Discovery of Supergravity at Stony Brook Recognized by the American Physical Society 
Distinguished Professor Peter van Nieuwenhuizen of the C.N. Yang Institute for Theoretical Physics and the Department of Physics and Astronomy, along with Profs. Daniel Z. Freedman of MIT and Sergio Ferrara of the European Center for Nuclear Research (CERN) have been named recipients of the 2006 Dannie Heineman Prize for Mathematical Physics, of the American Physical Society (APS). The Prize recognizes the discovery of supergravity, announced in a series of papers in 1976, when Freedman was also on the faculty of the Institute and Ferrara was a long-term visitor there. In 1993, the trio received the prestigious Dirac Medal of the International Center for Theoretical Physics, Trieste, Italy for this work.

Supergravity is one of Stony Brook's great contributions to science. It generalized Einstein's theory of gravity by incorporating the then-new idea of supersymmetry. The combination of these powerful ideas by Ferrara, Freedman and van Nieuwenhuizen showed that gravity may be unified with other forces in nature, and that in fact, this unification will predict as-yet unseen particles and forces between them.

Supergravity quickly became a pillar of mathematical physics. In the following decades its many implications for physics beyond our "Standard Model" of known particles and forces, for string theory and for mathematics have become more and more evident. Indeed now, nearly thirty years later, supergravity is as much a subject of interest as ever. Many of its implications will be tested at the Large Hadron Collider, the world's most powerful particle accelerator, soon to be completed at CERN.

The Heineman Prize is one of the oldest and most prestigious of the American Physical Society's international prizes, and has been shared by many Nobel Prize winners and winners of the mathematics equivalent of the Nobel Prize, the Fields Medal. Former Stony Brook winners are Distinguished Professors Barry McCoy of the YITP and James Glimm of the Department of Applied Mathematics and Statistics. The complete list, newly rounded out with Ferrara, Freedman and van Nieuwenhuizen, may be found at http://www.aps.org/praw/heineman/index.cfm . The prize will be presented at the 2006 APS April Meeting in Dallas.

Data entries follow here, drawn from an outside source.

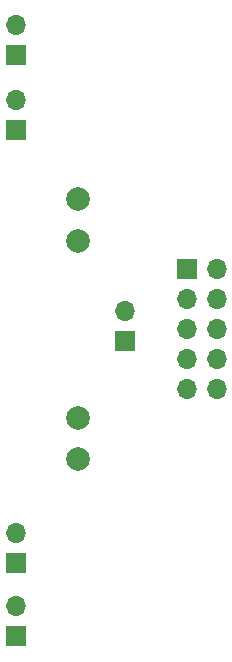
<source format=gts>
G04 #@! TF.GenerationSoftware,KiCad,Pcbnew,(5.1.6-0-10_14)*
G04 #@! TF.CreationDate,2020-08-07T14:52:54+09:00*
G04 #@! TF.ProjectId,con_lid_2x8,636f6e5f-6c69-4645-9f32-78382e6b6963,rev?*
G04 #@! TF.SameCoordinates,Original*
G04 #@! TF.FileFunction,Soldermask,Top*
G04 #@! TF.FilePolarity,Negative*
%FSLAX46Y46*%
G04 Gerber Fmt 4.6, Leading zero omitted, Abs format (unit mm)*
G04 Created by KiCad (PCBNEW (5.1.6-0-10_14)) date 2020-08-07 14:52:54*
%MOMM*%
%LPD*%
G01*
G04 APERTURE LIST*
%ADD10R,1.700000X1.700000*%
%ADD11O,1.700000X1.700000*%
%ADD12C,2.000000*%
G04 APERTURE END LIST*
D10*
G04 #@! TO.C,T1*
X122730000Y-69820000D03*
D11*
X122730000Y-67280000D03*
G04 #@! TD*
G04 #@! TO.C,T2*
X122730000Y-73630000D03*
D10*
X122730000Y-76170000D03*
G04 #@! TD*
G04 #@! TO.C,T3*
X122730000Y-112790000D03*
D11*
X122730000Y-110250000D03*
G04 #@! TD*
G04 #@! TO.C,T4*
X122730000Y-116460000D03*
D10*
X122730000Y-119000000D03*
G04 #@! TD*
D11*
G04 #@! TO.C,U1*
X139780000Y-98080000D03*
X137240000Y-98080000D03*
X139780000Y-95540000D03*
X137240000Y-95540000D03*
X139780000Y-93000000D03*
X137240000Y-93000000D03*
X139780000Y-90460000D03*
X137240000Y-90460000D03*
X139780000Y-87920000D03*
D10*
X137240000Y-87920000D03*
G04 #@! TD*
D12*
G04 #@! TO.C,H1*
X128000000Y-82000000D03*
X128000000Y-85500000D03*
G04 #@! TD*
G04 #@! TO.C,H2*
X128000000Y-104000000D03*
X128000000Y-100500000D03*
G04 #@! TD*
D11*
G04 #@! TO.C,TAIR1*
X132000000Y-91460000D03*
D10*
X132000000Y-94000000D03*
G04 #@! TD*
M02*

</source>
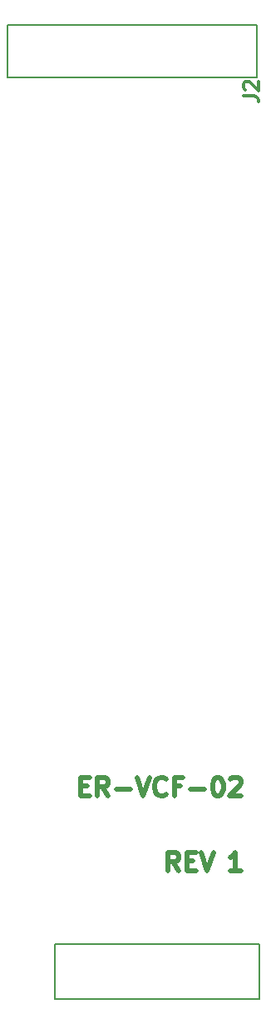
<source format=gto>
%TF.GenerationSoftware,KiCad,Pcbnew,(7.0.0)*%
%TF.CreationDate,2023-02-14T18:26:25-05:00*%
%TF.ProjectId,ER-VCF-02-DB,45522d56-4346-42d3-9032-2d44422e6b69,1*%
%TF.SameCoordinates,Original*%
%TF.FileFunction,Legend,Top*%
%TF.FilePolarity,Positive*%
%FSLAX46Y46*%
G04 Gerber Fmt 4.6, Leading zero omitted, Abs format (unit mm)*
G04 Created by KiCad (PCBNEW (7.0.0)) date 2023-02-14 18:26:25*
%MOMM*%
%LPD*%
G01*
G04 APERTURE LIST*
%ADD10C,0.150000*%
%ADD11C,0.476250*%
%ADD12C,0.375000*%
G04 APERTURE END LIST*
D10*
X42164000Y-125984000D02*
X62992000Y-125984000D01*
X62992000Y-125984000D02*
X62992000Y-131572000D01*
X62992000Y-131572000D02*
X42164000Y-131572000D01*
X42164000Y-131572000D02*
X42164000Y-125984000D01*
X37338000Y-32512000D02*
X62738000Y-32512000D01*
X62738000Y-32512000D02*
X62738000Y-37846000D01*
X62738000Y-37846000D02*
X37338000Y-37846000D01*
X37338000Y-37846000D02*
X37338000Y-32512000D01*
D11*
X54836785Y-118555860D02*
X54201785Y-117648717D01*
X53748214Y-118555860D02*
X53748214Y-116650860D01*
X53748214Y-116650860D02*
X54473928Y-116650860D01*
X54473928Y-116650860D02*
X54655357Y-116741575D01*
X54655357Y-116741575D02*
X54746071Y-116832289D01*
X54746071Y-116832289D02*
X54836785Y-117013717D01*
X54836785Y-117013717D02*
X54836785Y-117285860D01*
X54836785Y-117285860D02*
X54746071Y-117467289D01*
X54746071Y-117467289D02*
X54655357Y-117558003D01*
X54655357Y-117558003D02*
X54473928Y-117648717D01*
X54473928Y-117648717D02*
X53748214Y-117648717D01*
X55653214Y-117558003D02*
X56288214Y-117558003D01*
X56560357Y-118555860D02*
X55653214Y-118555860D01*
X55653214Y-118555860D02*
X55653214Y-116650860D01*
X55653214Y-116650860D02*
X56560357Y-116650860D01*
X57104642Y-116650860D02*
X57739642Y-118555860D01*
X57739642Y-118555860D02*
X58374642Y-116650860D01*
X61150499Y-118555860D02*
X60061928Y-118555860D01*
X60606213Y-118555860D02*
X60606213Y-116650860D01*
X60606213Y-116650860D02*
X60424785Y-116923003D01*
X60424785Y-116923003D02*
X60243356Y-117104432D01*
X60243356Y-117104432D02*
X60061928Y-117195146D01*
X44840072Y-109938003D02*
X45475072Y-109938003D01*
X45747215Y-110935860D02*
X44840072Y-110935860D01*
X44840072Y-110935860D02*
X44840072Y-109030860D01*
X44840072Y-109030860D02*
X45747215Y-109030860D01*
X47652214Y-110935860D02*
X47017214Y-110028717D01*
X46563643Y-110935860D02*
X46563643Y-109030860D01*
X46563643Y-109030860D02*
X47289357Y-109030860D01*
X47289357Y-109030860D02*
X47470786Y-109121575D01*
X47470786Y-109121575D02*
X47561500Y-109212289D01*
X47561500Y-109212289D02*
X47652214Y-109393717D01*
X47652214Y-109393717D02*
X47652214Y-109665860D01*
X47652214Y-109665860D02*
X47561500Y-109847289D01*
X47561500Y-109847289D02*
X47470786Y-109938003D01*
X47470786Y-109938003D02*
X47289357Y-110028717D01*
X47289357Y-110028717D02*
X46563643Y-110028717D01*
X48468643Y-110210146D02*
X49920072Y-110210146D01*
X50555071Y-109030860D02*
X51190071Y-110935860D01*
X51190071Y-110935860D02*
X51825071Y-109030860D01*
X53548642Y-110754432D02*
X53457928Y-110845146D01*
X53457928Y-110845146D02*
X53185785Y-110935860D01*
X53185785Y-110935860D02*
X53004357Y-110935860D01*
X53004357Y-110935860D02*
X52732214Y-110845146D01*
X52732214Y-110845146D02*
X52550785Y-110663717D01*
X52550785Y-110663717D02*
X52460071Y-110482289D01*
X52460071Y-110482289D02*
X52369357Y-110119432D01*
X52369357Y-110119432D02*
X52369357Y-109847289D01*
X52369357Y-109847289D02*
X52460071Y-109484432D01*
X52460071Y-109484432D02*
X52550785Y-109303003D01*
X52550785Y-109303003D02*
X52732214Y-109121575D01*
X52732214Y-109121575D02*
X53004357Y-109030860D01*
X53004357Y-109030860D02*
X53185785Y-109030860D01*
X53185785Y-109030860D02*
X53457928Y-109121575D01*
X53457928Y-109121575D02*
X53548642Y-109212289D01*
X55000071Y-109938003D02*
X54365071Y-109938003D01*
X54365071Y-110935860D02*
X54365071Y-109030860D01*
X54365071Y-109030860D02*
X55272214Y-109030860D01*
X55997928Y-110210146D02*
X57449357Y-110210146D01*
X58719356Y-109030860D02*
X58900785Y-109030860D01*
X58900785Y-109030860D02*
X59082213Y-109121575D01*
X59082213Y-109121575D02*
X59172928Y-109212289D01*
X59172928Y-109212289D02*
X59263642Y-109393717D01*
X59263642Y-109393717D02*
X59354356Y-109756575D01*
X59354356Y-109756575D02*
X59354356Y-110210146D01*
X59354356Y-110210146D02*
X59263642Y-110573003D01*
X59263642Y-110573003D02*
X59172928Y-110754432D01*
X59172928Y-110754432D02*
X59082213Y-110845146D01*
X59082213Y-110845146D02*
X58900785Y-110935860D01*
X58900785Y-110935860D02*
X58719356Y-110935860D01*
X58719356Y-110935860D02*
X58537928Y-110845146D01*
X58537928Y-110845146D02*
X58447213Y-110754432D01*
X58447213Y-110754432D02*
X58356499Y-110573003D01*
X58356499Y-110573003D02*
X58265785Y-110210146D01*
X58265785Y-110210146D02*
X58265785Y-109756575D01*
X58265785Y-109756575D02*
X58356499Y-109393717D01*
X58356499Y-109393717D02*
X58447213Y-109212289D01*
X58447213Y-109212289D02*
X58537928Y-109121575D01*
X58537928Y-109121575D02*
X58719356Y-109030860D01*
X60080071Y-109212289D02*
X60170785Y-109121575D01*
X60170785Y-109121575D02*
X60352214Y-109030860D01*
X60352214Y-109030860D02*
X60805785Y-109030860D01*
X60805785Y-109030860D02*
X60987214Y-109121575D01*
X60987214Y-109121575D02*
X61077928Y-109212289D01*
X61077928Y-109212289D02*
X61168642Y-109393717D01*
X61168642Y-109393717D02*
X61168642Y-109575146D01*
X61168642Y-109575146D02*
X61077928Y-109847289D01*
X61077928Y-109847289D02*
X59989356Y-110935860D01*
X59989356Y-110935860D02*
X61168642Y-110935860D01*
D12*
%TO.C,J2*%
X61408067Y-39750997D02*
X62479496Y-39750997D01*
X62479496Y-39750997D02*
X62693781Y-39822426D01*
X62693781Y-39822426D02*
X62836638Y-39965283D01*
X62836638Y-39965283D02*
X62908067Y-40179569D01*
X62908067Y-40179569D02*
X62908067Y-40322426D01*
X61550924Y-39108140D02*
X61479496Y-39036712D01*
X61479496Y-39036712D02*
X61408067Y-38893855D01*
X61408067Y-38893855D02*
X61408067Y-38536712D01*
X61408067Y-38536712D02*
X61479496Y-38393855D01*
X61479496Y-38393855D02*
X61550924Y-38322426D01*
X61550924Y-38322426D02*
X61693781Y-38250997D01*
X61693781Y-38250997D02*
X61836638Y-38250997D01*
X61836638Y-38250997D02*
X62050924Y-38322426D01*
X62050924Y-38322426D02*
X62908067Y-39179569D01*
X62908067Y-39179569D02*
X62908067Y-38250997D01*
%TD*%
M02*

</source>
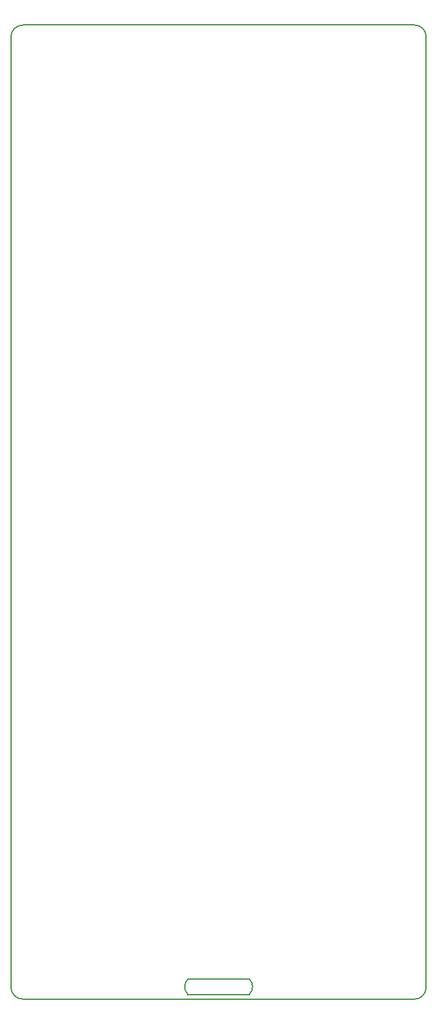
<source format=gm1>
G04 #@! TF.FileFunction,Profile,NP*
%FSLAX46Y46*%
G04 Gerber Fmt 4.6, Leading zero omitted, Abs format (unit mm)*
G04 Created by KiCad (PCBNEW 4.0.7-e2-6376~58~ubuntu16.04.1) date Sat Mar  9 10:35:26 2019*
%MOMM*%
%LPD*%
G01*
G04 APERTURE LIST*
%ADD10C,0.100000*%
%ADD11C,0.150000*%
G04 APERTURE END LIST*
D10*
D11*
X187963000Y-141240000D02*
X195963000Y-141240000D01*
X187963000Y-139240000D02*
X195963000Y-139240000D01*
X195963000Y-141240000D02*
G75*
G03X195963000Y-139240000I-1000000J1000000D01*
G01*
X187963000Y-139240000D02*
G75*
G03X187963000Y-141240000I1000000J-1000000D01*
G01*
X166470500Y-15252500D02*
G75*
G03X164970500Y-16752500I0J-1500000D01*
G01*
X218948000Y-16740000D02*
G75*
G03X217448000Y-15240000I-1500000J0D01*
G01*
X217448000Y-141840000D02*
G75*
G03X218948000Y-140340000I0J1500000D01*
G01*
X164973000Y-140340000D02*
G75*
G03X166473000Y-141840000I1500000J0D01*
G01*
X166473000Y-141840000D02*
X217453000Y-141840000D01*
X164973000Y-16740000D02*
X164973000Y-140340000D01*
X218953000Y-16740000D02*
X218953000Y-140340000D01*
X166473000Y-15240000D02*
X217453000Y-15240000D01*
M02*

</source>
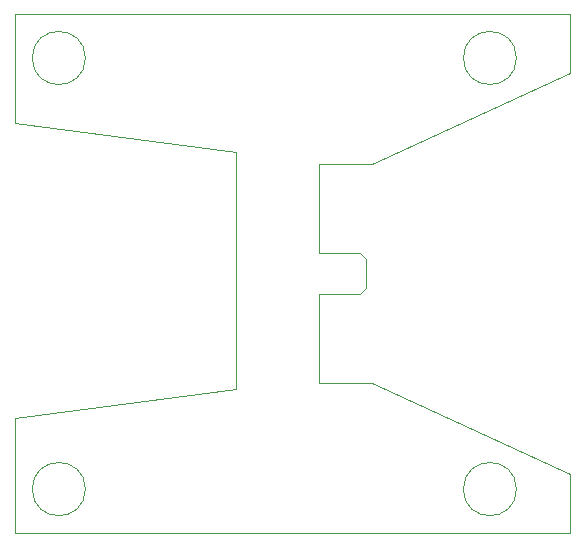
<source format=gm1>
G04 #@! TF.GenerationSoftware,KiCad,Pcbnew,(6.0.11)*
G04 #@! TF.CreationDate,2023-07-14T12:12:52+02:00*
G04 #@! TF.ProjectId,quakesr_large01,7175616b-6573-4725-9f6c-617267653031,rev?*
G04 #@! TF.SameCoordinates,Original*
G04 #@! TF.FileFunction,Profile,NP*
%FSLAX46Y46*%
G04 Gerber Fmt 4.6, Leading zero omitted, Abs format (unit mm)*
G04 Created by KiCad (PCBNEW (6.0.11)) date 2023-07-14 12:12:52*
%MOMM*%
%LPD*%
G01*
G04 APERTURE LIST*
G04 #@! TA.AperFunction,Profile*
%ADD10C,0.100000*%
G04 #@! TD*
G04 APERTURE END LIST*
D10*
X147000000Y-96000000D02*
X151500000Y-96000000D01*
X147000000Y-100250000D02*
X147000000Y-96000000D01*
X147000000Y-114500000D02*
X151500000Y-114500000D01*
X147000000Y-110250000D02*
X147000000Y-114500000D01*
X140000000Y-115000000D02*
X121250000Y-117500000D01*
X121250000Y-92500000D02*
X140000000Y-95000000D01*
X121250000Y-127250000D02*
X121250000Y-117500000D01*
X121250000Y-83250000D02*
X121250000Y-92500000D01*
X140000000Y-95000000D02*
X140000000Y-115000000D01*
X151000000Y-104000000D02*
X150500000Y-103500000D01*
X150500000Y-107000000D02*
X151000000Y-106500000D01*
X147000000Y-103500000D02*
X147000000Y-100250000D01*
X150500000Y-103500000D02*
X147000000Y-103500000D01*
X151000000Y-106500000D02*
X151000000Y-104000000D01*
X147000000Y-107000000D02*
X150500000Y-107000000D01*
X147000000Y-110250000D02*
X147000000Y-107000000D01*
X163750000Y-87000000D02*
G75*
G03*
X163750000Y-87000000I-2250000J0D01*
G01*
X163750000Y-123500000D02*
G75*
G03*
X163750000Y-123500000I-2250000J0D01*
G01*
X127250000Y-123500000D02*
G75*
G03*
X127250000Y-123500000I-2250000J0D01*
G01*
X127250000Y-87000000D02*
G75*
G03*
X127250000Y-87000000I-2250000J0D01*
G01*
X168250000Y-88250000D02*
X151500000Y-96000000D01*
X168250000Y-122250000D02*
X151500000Y-114500000D01*
X168250000Y-83250000D02*
X168250000Y-88250000D01*
X168250000Y-127250000D02*
X168250000Y-122250000D01*
X121250000Y-127250000D02*
X168250000Y-127250000D01*
X121250000Y-83250000D02*
X168250000Y-83250000D01*
M02*

</source>
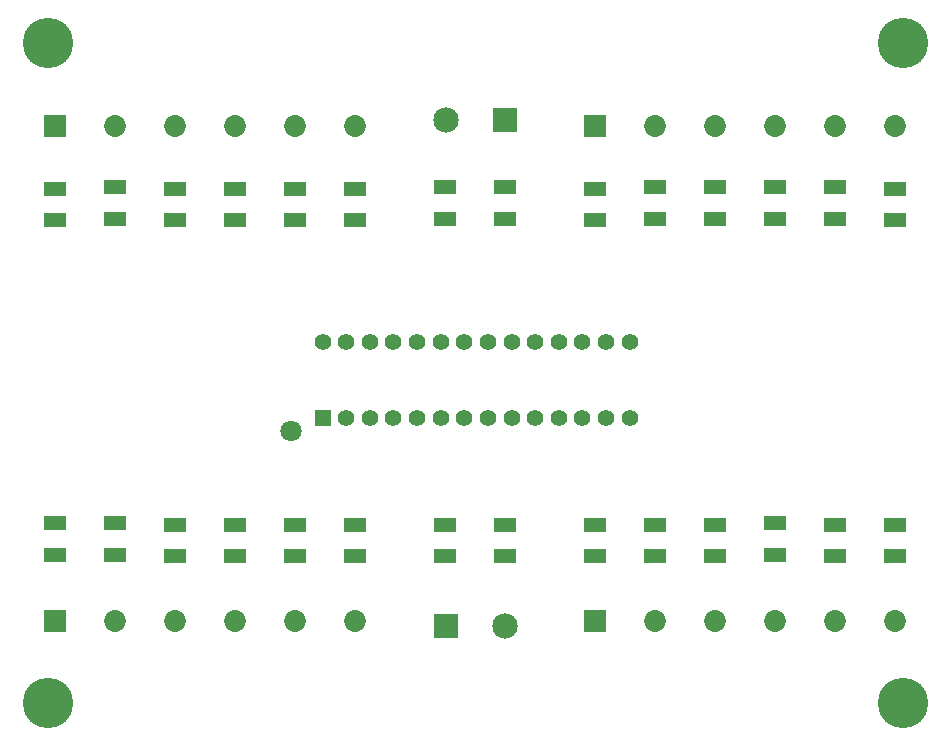
<source format=gts>
%FSTAX23Y23*%
%MOIN*%
%SFA1B1*%

%IPPOS*%
%ADD14R,0.072080X0.046880*%
%ADD15R,0.072960X0.072960*%
%ADD16C,0.072960*%
%ADD17C,0.084770*%
%ADD18R,0.084770X0.084770*%
%ADD19C,0.168000*%
%ADD20C,0.070990*%
%ADD21R,0.055240X0.055240*%
%ADD22C,0.055240*%
%LNtherms-1*%
%LPD*%
G54D14*
X01165Y00735D03*
Y0063D03*
X01965Y00735D03*
Y0063D03*
X02165Y00735D03*
Y0063D03*
X02365Y00735D03*
Y0063D03*
X02565Y00739D03*
Y00635D03*
X02765Y00735D03*
Y0063D03*
X02965Y00735D03*
Y0063D03*
X01465Y00735D03*
Y0063D03*
X01663Y00735D03*
Y0063D03*
X00165Y00739D03*
Y00635D03*
X00365Y00739D03*
Y00635D03*
X00565Y00735D03*
Y0063D03*
X00765Y00735D03*
Y0063D03*
X00965Y00735D03*
Y0063D03*
X02965Y01855D03*
Y0175D03*
X02765Y01859D03*
Y01755D03*
X02565Y01859D03*
Y01755D03*
X02365Y01859D03*
Y01755D03*
X02165Y01859D03*
Y01755D03*
X01965Y01855D03*
Y0175D03*
X01465Y01859D03*
Y01755D03*
X01665Y01859D03*
Y01755D03*
X01165Y01855D03*
Y0175D03*
X00965Y01855D03*
Y0175D03*
X00765Y01855D03*
Y0175D03*
X00565Y01855D03*
Y0175D03*
X00365Y01859D03*
Y01755D03*
X00165Y01855D03*
Y0175D03*
G54D15*
X01965Y00415D03*
X00165D03*
X01965Y02065D03*
X00165D03*
G54D16*
X02165Y00415D03*
X02365D03*
X02565D03*
X02765D03*
X02965D03*
X00365D03*
X00565D03*
X00765D03*
X00965D03*
X01165D03*
X02165Y02065D03*
X02365D03*
X02565D03*
X02765D03*
X02965D03*
X00365D03*
X00565D03*
X00765D03*
X00965D03*
X01165D03*
G54D17*
X01663Y00397D03*
X01466Y02082D03*
G54D18*
X01466Y00397D03*
X01663Y02082D03*
G54D19*
X0014Y0234D03*
X0299D03*
Y0014D03*
X0014D03*
G54D20*
X00952Y01046D03*
G54D21*
X01056Y0109D03*
G54D22*
X01135Y0109D03*
X01213D03*
X01292D03*
X01371D03*
X0145D03*
X01528D03*
X01607D03*
X01686D03*
X01765D03*
X01843D03*
X01922D03*
X02001D03*
X02079D03*
X01056Y01345D03*
X01135D03*
X01213D03*
X01292D03*
X01371D03*
X0145D03*
X01528D03*
X01607D03*
X01686D03*
X01765D03*
X01843D03*
X01922D03*
X02001D03*
X02079D03*
M02*
</source>
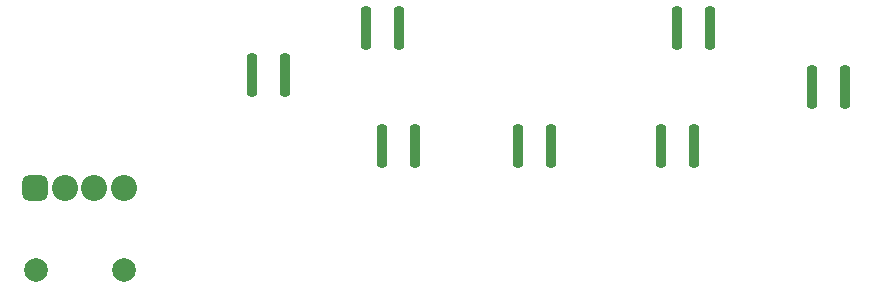
<source format=gbs>
G04*
G04 #@! TF.GenerationSoftware,Altium Limited,Altium Designer,22.11.1 (43)*
G04*
G04 Layer_Color=16711935*
%FSLAX44Y44*%
%MOMM*%
G71*
G04*
G04 #@! TF.SameCoordinates,022B600F-6A39-489C-B13A-5D3FAA6F7639*
G04*
G04*
G04 #@! TF.FilePolarity,Negative*
G04*
G01*
G75*
G04:AMPARAMS|DCode=12|XSize=0.8532mm|YSize=3.6532mm|CornerRadius=0.2641mm|HoleSize=0mm|Usage=FLASHONLY|Rotation=0.000|XOffset=0mm|YOffset=0mm|HoleType=Round|Shape=RoundedRectangle|*
%AMROUNDEDRECTD12*
21,1,0.8532,3.1250,0,0,0.0*
21,1,0.3250,3.6532,0,0,0.0*
1,1,0.5282,0.1625,-1.5625*
1,1,0.5282,-0.1625,-1.5625*
1,1,0.5282,-0.1625,1.5625*
1,1,0.5282,0.1625,1.5625*
%
%ADD12ROUNDEDRECTD12*%
%ADD13C,2.2032*%
G04:AMPARAMS|DCode=14|XSize=2.2032mm|YSize=2.2032mm|CornerRadius=0.6016mm|HoleSize=0mm|Usage=FLASHONLY|Rotation=180.000|XOffset=0mm|YOffset=0mm|HoleType=Round|Shape=RoundedRectangle|*
%AMROUNDEDRECTD14*
21,1,2.2032,1.0000,0,0,180.0*
21,1,1.0000,2.2032,0,0,180.0*
1,1,1.2032,-0.5000,0.5000*
1,1,1.2032,0.5000,0.5000*
1,1,1.2032,0.5000,-0.5000*
1,1,1.2032,-0.5000,-0.5000*
%
%ADD14ROUNDEDRECTD14*%
%ADD15C,2.0032*%
D12*
X647060Y400000D02*
D03*
X675000D02*
D03*
X526030D02*
D03*
X553970D02*
D03*
X411030D02*
D03*
X438970D02*
D03*
X775000Y450000D02*
D03*
X802940D02*
D03*
X328970Y460000D02*
D03*
X301030D02*
D03*
X661030Y500000D02*
D03*
X688970D02*
D03*
X397060D02*
D03*
X425000D02*
D03*
D13*
X167500Y364925D02*
D03*
X142500D02*
D03*
X192500D02*
D03*
D14*
X117500D02*
D03*
D15*
X117570Y295075D02*
D03*
X192500D02*
D03*
M02*

</source>
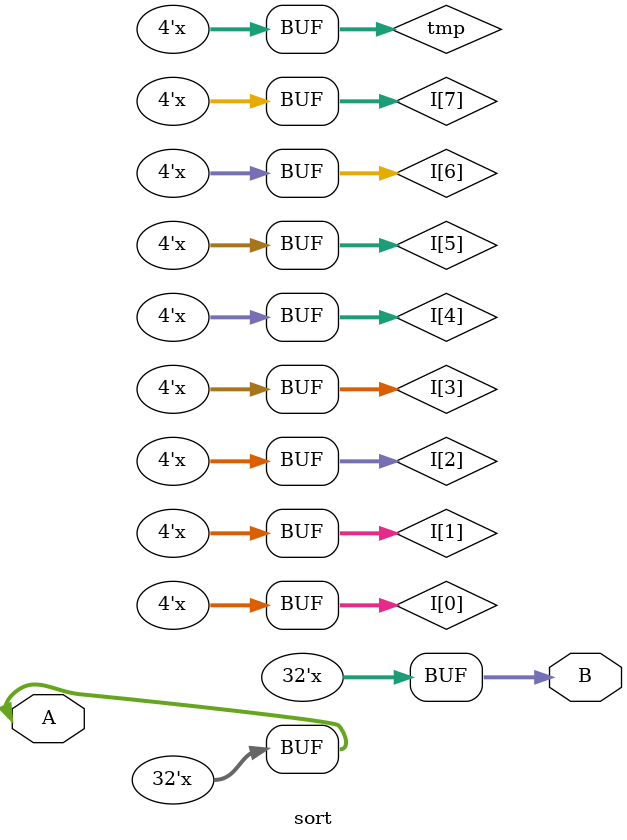
<source format=v>
module sort(input [31:0] A, output [31:0] B);

	reg [3:0] I[8:0], tmp;
	/* Implement your design here. */
	genvar i;
    generate
        for (i = 0; i < 8; i = i + 1) begin
            always @* begin
                I[i] = A[(4*i)+3 -: 4];
            end
        end
    endgenerate


    genvar j;
    generate
        for (i = 0; i < 8; i = i + 1) begin
            for (j = i + 1; j < 8; j = j + 1) begin
                always @* begin
                    if (I[i] < I[j]) begin
                        
                        tmp = I[i];
                        I[i] = I[j];
                        I[j] = tmp;
                    end
                end
            end
        end
    endgenerate
	genvar k;
	generate 
		for (k = 0; k < 8; k = k + 1) begin
			assign B[(31-(k*4)) -: 4] = I[k]; 
		end
	endgenerate
endmodule
</source>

With this Prize, YITP and Department of Physics and Astronomy faculty have received six major APS prizes over the past seven years: in 1999 the Lars Onsager Prize in statistical physics to Einstein Professor Emeritous Chen Ning Yang and the Heineman Prize to Barry McCoy, in 2001 the Bethe Prize for astrophysics to Gerald E. Brown and Panofsky Prize for experimental particle physics to Paul Grannis, in 2003 the J. J. Sakurai Prize for particle theory to George Sterman, and now in 2006 the Heineman Prize once again.